Former Egyptian housing minister in corruption trial

Ahmed al Maghrabi accused of deal involving sale of land in Cairo at far below market rates that cost Egyptian government Dh168m, involving shell company set up by an Emirati, Waheed Metwally Youssef.

Powered by automated translation

CAIRO // Egyptian prosecutors opened their most high-profile corruption trial yet yesterday, charging the country's former housing minister with sponsoring a corrupt land deal, worth hundreds of millions of dirhams, that was allegedly brokered by an Emirati businessman.

The opening day of the trial took place amid a torrent of indictments targeting the regime of former president Hosni Mubarak - the proceeding opened one floor above a brief hearing for the country's former minister of the interior on money laundering charges — but it still stood out for the well-known officials involved.

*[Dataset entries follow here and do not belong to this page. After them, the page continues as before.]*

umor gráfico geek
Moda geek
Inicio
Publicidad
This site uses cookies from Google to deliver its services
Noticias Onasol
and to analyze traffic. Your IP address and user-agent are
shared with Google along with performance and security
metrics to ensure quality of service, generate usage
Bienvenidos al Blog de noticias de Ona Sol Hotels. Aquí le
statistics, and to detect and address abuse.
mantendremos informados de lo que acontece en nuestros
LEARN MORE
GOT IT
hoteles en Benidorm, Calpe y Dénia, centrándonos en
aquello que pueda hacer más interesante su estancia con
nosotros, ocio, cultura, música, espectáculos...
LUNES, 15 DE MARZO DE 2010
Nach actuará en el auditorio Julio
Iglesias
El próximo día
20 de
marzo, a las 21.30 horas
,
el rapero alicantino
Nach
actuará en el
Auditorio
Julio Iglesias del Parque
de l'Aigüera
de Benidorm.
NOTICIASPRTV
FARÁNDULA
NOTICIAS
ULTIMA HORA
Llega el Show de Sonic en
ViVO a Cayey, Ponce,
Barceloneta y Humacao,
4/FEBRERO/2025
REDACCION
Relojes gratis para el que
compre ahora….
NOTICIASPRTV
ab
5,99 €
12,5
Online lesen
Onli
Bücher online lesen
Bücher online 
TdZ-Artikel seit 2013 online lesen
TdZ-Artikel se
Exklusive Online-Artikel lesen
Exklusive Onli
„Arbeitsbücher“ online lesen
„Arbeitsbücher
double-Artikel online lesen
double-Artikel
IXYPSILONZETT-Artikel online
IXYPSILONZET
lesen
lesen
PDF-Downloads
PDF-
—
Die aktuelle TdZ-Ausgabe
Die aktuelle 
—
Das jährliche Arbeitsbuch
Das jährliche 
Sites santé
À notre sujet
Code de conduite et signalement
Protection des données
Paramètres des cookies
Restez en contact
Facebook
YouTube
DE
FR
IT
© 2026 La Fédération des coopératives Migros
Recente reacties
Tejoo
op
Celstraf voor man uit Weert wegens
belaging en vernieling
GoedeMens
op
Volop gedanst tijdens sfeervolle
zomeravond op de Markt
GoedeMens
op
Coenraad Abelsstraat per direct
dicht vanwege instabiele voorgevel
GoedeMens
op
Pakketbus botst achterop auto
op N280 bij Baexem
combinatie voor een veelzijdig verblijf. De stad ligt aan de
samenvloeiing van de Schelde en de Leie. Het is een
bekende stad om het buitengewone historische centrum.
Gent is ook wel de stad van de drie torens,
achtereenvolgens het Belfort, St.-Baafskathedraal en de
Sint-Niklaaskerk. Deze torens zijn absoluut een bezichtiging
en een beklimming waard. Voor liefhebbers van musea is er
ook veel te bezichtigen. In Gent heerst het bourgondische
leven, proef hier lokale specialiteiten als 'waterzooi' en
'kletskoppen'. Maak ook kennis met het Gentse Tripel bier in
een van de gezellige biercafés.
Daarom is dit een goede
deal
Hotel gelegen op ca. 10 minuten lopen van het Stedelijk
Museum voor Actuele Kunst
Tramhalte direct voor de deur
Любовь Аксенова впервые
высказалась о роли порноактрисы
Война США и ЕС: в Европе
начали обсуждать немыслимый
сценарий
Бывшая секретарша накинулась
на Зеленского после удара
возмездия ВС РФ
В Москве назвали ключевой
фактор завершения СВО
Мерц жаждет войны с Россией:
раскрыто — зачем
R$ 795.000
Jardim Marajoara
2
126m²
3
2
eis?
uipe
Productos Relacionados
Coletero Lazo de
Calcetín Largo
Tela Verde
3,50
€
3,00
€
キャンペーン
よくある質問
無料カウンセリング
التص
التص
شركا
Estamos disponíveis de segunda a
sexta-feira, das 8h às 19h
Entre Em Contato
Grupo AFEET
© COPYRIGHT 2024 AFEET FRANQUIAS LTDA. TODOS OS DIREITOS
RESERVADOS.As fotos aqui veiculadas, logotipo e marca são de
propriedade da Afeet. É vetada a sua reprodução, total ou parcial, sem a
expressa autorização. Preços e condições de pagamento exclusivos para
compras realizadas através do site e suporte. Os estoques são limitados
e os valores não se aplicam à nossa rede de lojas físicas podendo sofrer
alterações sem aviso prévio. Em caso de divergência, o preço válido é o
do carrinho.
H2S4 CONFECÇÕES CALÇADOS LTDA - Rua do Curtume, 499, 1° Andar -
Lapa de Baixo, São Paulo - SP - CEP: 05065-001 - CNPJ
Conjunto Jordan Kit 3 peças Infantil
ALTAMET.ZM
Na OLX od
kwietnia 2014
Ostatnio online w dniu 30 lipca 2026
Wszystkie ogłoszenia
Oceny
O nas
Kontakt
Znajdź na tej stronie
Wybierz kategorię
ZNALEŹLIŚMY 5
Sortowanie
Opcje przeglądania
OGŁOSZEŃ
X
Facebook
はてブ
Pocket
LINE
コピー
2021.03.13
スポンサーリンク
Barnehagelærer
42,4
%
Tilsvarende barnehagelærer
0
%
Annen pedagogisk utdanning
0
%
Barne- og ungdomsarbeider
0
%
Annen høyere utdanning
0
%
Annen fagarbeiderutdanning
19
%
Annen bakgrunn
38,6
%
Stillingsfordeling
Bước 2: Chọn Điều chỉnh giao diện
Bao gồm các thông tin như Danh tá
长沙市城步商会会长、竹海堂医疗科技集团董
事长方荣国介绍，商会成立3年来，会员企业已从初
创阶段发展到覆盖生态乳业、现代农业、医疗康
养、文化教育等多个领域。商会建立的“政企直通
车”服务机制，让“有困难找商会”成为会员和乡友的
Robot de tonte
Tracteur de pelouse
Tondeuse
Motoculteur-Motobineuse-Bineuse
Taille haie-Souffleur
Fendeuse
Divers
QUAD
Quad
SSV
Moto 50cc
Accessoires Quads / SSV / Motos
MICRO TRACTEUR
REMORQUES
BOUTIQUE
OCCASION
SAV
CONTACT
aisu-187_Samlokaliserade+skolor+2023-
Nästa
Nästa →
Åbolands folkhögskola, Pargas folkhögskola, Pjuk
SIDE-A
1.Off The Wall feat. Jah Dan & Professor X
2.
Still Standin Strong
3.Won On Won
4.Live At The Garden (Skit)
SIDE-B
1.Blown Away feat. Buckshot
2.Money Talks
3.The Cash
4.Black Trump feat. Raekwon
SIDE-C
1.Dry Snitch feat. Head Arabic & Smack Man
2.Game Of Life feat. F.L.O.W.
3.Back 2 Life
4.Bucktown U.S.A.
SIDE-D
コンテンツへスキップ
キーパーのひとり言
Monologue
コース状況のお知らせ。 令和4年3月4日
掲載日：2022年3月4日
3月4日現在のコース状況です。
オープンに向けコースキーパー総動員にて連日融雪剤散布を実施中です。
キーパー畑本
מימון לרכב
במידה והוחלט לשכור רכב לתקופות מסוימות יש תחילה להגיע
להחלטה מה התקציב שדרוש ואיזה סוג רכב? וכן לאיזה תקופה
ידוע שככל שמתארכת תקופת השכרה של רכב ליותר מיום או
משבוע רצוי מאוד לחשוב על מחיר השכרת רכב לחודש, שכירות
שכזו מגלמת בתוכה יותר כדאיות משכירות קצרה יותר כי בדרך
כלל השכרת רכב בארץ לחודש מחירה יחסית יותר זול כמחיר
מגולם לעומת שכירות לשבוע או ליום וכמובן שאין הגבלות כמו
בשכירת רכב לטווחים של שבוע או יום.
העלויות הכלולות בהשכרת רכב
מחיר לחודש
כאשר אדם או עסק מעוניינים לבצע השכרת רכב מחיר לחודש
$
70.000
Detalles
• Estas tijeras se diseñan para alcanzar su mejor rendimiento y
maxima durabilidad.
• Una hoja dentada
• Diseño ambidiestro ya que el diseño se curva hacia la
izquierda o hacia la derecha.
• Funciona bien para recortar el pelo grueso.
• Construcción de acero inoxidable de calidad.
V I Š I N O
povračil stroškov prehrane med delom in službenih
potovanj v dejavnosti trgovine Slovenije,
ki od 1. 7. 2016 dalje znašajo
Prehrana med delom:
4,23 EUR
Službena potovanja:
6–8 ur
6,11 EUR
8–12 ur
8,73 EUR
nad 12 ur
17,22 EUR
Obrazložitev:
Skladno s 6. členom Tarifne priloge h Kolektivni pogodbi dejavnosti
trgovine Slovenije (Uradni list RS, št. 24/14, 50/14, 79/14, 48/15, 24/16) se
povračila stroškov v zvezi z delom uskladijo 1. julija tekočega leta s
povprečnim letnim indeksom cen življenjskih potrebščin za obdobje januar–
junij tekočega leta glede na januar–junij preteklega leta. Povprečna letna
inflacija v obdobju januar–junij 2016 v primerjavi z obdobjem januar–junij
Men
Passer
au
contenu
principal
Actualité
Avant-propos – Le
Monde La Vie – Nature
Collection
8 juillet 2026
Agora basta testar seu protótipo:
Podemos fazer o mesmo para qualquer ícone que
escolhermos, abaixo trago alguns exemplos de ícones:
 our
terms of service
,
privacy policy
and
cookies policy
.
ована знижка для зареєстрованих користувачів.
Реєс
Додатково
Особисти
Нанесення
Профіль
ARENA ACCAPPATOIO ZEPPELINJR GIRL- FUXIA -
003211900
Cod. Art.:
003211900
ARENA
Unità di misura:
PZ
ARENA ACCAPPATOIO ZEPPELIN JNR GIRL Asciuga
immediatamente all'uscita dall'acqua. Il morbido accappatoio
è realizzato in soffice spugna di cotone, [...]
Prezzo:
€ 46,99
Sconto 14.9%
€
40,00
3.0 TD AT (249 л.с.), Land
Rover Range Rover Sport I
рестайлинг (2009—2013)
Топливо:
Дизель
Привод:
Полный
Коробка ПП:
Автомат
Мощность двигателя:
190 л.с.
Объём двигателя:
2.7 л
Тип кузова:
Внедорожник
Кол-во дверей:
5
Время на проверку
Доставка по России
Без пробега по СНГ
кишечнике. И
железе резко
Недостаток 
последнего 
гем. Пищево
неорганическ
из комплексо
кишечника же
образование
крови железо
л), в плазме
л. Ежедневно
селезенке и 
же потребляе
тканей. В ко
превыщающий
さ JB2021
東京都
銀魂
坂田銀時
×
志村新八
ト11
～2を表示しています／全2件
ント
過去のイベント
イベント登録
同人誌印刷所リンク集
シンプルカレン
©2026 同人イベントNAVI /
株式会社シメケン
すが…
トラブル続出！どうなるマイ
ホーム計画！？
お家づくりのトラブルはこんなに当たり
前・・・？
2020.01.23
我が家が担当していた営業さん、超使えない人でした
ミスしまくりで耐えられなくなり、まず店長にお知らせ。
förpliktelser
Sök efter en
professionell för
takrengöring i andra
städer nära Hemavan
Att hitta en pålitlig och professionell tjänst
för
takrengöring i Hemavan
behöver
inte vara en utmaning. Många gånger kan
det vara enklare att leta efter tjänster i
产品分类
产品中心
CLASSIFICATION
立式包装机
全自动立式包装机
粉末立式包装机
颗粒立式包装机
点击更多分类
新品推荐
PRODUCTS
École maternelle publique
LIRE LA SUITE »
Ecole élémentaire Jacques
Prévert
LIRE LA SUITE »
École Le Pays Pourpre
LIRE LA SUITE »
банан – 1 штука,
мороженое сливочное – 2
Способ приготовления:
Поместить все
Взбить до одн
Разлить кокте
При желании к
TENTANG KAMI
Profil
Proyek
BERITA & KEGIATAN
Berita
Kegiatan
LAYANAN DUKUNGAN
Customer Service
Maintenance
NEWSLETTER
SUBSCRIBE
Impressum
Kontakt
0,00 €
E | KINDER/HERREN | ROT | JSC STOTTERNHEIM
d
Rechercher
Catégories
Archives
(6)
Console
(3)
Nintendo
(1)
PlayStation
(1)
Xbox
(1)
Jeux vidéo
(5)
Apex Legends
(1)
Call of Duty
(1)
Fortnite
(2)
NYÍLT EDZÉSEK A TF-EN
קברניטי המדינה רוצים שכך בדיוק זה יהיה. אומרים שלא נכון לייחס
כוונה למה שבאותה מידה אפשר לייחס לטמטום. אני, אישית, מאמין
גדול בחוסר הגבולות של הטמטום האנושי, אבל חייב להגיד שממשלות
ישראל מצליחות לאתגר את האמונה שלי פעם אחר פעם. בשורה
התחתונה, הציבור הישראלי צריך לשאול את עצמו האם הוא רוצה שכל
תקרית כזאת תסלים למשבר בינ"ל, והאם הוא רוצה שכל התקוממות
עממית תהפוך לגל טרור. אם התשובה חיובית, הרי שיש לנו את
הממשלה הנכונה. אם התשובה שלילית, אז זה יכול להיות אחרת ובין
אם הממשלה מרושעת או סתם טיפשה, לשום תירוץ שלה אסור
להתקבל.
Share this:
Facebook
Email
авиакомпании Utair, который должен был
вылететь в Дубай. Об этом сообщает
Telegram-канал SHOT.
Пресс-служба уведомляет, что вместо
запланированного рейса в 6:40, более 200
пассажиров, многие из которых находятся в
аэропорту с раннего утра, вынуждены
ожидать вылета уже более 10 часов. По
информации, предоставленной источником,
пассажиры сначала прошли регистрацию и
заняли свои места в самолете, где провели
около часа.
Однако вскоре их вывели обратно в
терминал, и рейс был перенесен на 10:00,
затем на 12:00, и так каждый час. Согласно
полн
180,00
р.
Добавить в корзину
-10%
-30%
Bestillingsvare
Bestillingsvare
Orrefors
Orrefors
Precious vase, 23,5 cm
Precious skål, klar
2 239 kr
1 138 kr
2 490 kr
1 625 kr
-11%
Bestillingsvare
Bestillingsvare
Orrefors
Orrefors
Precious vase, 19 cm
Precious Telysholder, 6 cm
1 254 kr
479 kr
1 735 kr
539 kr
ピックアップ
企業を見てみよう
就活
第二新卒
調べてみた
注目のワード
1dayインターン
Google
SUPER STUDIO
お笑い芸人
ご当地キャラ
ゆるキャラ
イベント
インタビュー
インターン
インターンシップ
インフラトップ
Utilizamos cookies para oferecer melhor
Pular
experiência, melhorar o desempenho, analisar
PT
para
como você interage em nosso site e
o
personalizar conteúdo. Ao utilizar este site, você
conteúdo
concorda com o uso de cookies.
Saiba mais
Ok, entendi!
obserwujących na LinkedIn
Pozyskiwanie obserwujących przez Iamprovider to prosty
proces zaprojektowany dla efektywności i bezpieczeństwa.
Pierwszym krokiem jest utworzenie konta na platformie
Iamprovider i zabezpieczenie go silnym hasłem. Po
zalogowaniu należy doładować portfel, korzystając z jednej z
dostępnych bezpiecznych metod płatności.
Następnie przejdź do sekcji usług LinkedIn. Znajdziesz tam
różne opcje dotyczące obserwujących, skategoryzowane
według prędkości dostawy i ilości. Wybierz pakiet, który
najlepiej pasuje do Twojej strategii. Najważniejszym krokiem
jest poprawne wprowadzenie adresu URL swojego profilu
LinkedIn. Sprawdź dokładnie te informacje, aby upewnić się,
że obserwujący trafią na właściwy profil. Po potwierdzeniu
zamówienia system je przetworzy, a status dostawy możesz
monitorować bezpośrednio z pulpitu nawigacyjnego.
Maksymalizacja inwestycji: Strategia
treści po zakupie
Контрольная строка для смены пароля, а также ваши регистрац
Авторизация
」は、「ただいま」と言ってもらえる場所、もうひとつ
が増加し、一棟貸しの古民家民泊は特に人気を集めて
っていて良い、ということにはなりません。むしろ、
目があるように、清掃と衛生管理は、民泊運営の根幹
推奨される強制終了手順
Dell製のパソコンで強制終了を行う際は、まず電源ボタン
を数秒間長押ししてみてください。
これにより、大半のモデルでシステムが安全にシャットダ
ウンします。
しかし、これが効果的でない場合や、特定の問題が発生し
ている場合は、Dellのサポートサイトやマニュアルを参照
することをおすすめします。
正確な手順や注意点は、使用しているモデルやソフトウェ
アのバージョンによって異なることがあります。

The prosecutors' case implicates one of the country's largest media companies and its most famous property development, in addition to Ahmed al Maghrabi, the former minister.

Prosecutors say Mr al Maghrabi, working with three co-defendants, oversaw a series of transactions in which Akhbar al Youm, a government company that owns the daily newspaper Al Akhbar, sold a parcel of land it did not actually own to a shell company set up by Waheed Metwally Youssef, the Emirati.

The shell company, identified as Al Rokan, was promptly acquired by Palm Hills, a high-profile developer. Mr Maghrabi, a shareholder in Palm Hills, shared in the profits as the company acquired the 47.5-hectare parcel in a fast-growing suburb south-west of Cairo at prices far below market rates, prosecutors allege.

The scheme cost the government almost 273 million Egyptian pounds (Dh168m) and enriched Mr Maghrai and the other defendants by 159 million pounds, prosecutors said.

All four of the defendants have denied the charges through their attorneys; Mr Youssef and another defendant, Yassin Mansour, did not appear for the trial and face a warrant for their arrest, according to a court document dated February 23.

"The minister was the seller and the buyer at the same time," Amir Ibrahim Mohammed, the deputy chief editor of Al Akhbar, told the court as a witness for the prosecution yesterday.

Akhbar al Youm had acquired the land at below-market rates from a government authority in 1998 under a plan to build housing for its workers.

But it soon became clear that the company's chief executive, Mohammed Ahdi Fadly, had no intention of building the housing and instead wanted to resell the land for a profit, Mr Mohammed and two other witnesses testified yesterday.

"They sold the land without having confirmed ownership, and they violated the terms of the land grant, which was to build housing for workers," Hossam Khalid Abdul Halim, an accountant who was appointed by the Central Authority for Accounting to audit Akhbar al Youm's budget, told the court.

The 1998 deal involved no exchange of money — Akhbar al Youm instead promised the government's New Urban Communities Authority that it would give it ownership of 16 per cent of the housing stock planned for the site. But the company never built the housing, and when the government authority threatened to take back the fast-appreciating land in 2006, Akhbar said it would pay cash instead.

The company, which did not own the land according to the 1998 contract, received the authority's permission to sell the land to Al Rokan for a price of 515 pounds per square metre.

Part of the money repaid the government authority, which internally valued the land at only 275 pounds per square metre.

Mr al Maghrabi and five other government ministers sat on the property pricing committee that came up with that assessment, according to Abdel Naguib Zahir Hamed, an official in the New Urban Communities Authority.

Mr Hamed's admission proved easy fodder for the presiding judge in yesterday's trial, who joked, "What a committee; of the six, two have fled the country and another one is sitting right over there" behind bars.

After Mr al Maghrabi allowed the 2007 sale to go forward, the prosecutors said, Rokane was within two months acquired by Palm Hills, a publicly traded developer. Through a private firm, El Mansour and El Maghrabi Investment and Development Company, the former housing minister owned shares in Palm Hills.

Rokane, created by Mr Youssef in March 2007, was "specifically established to be the curtain behind which Palm Hills hides", the prosecutors wrote in their February 23 indictment.

The company "had no previous activities, it was appropriated just two months after its establishment".

No Palm Hills executive has been indicted in the investigation, and the company has insisted it did not know anything was amiss with the sale.

In a March 10 statement, it said it "never sought or got any land plots in an illegal manner".

Mr al Maghrabi, who watched the trial from a barred cell on the side of the courtroom, was barely visible through a row of guards who stood in front of the bars.

He slumped low in his chair, wearing the standard white prison uniform, and occasionally took notes as some witnesses spoke.

The court will reconvene tomorrow to hear the former minister's defence.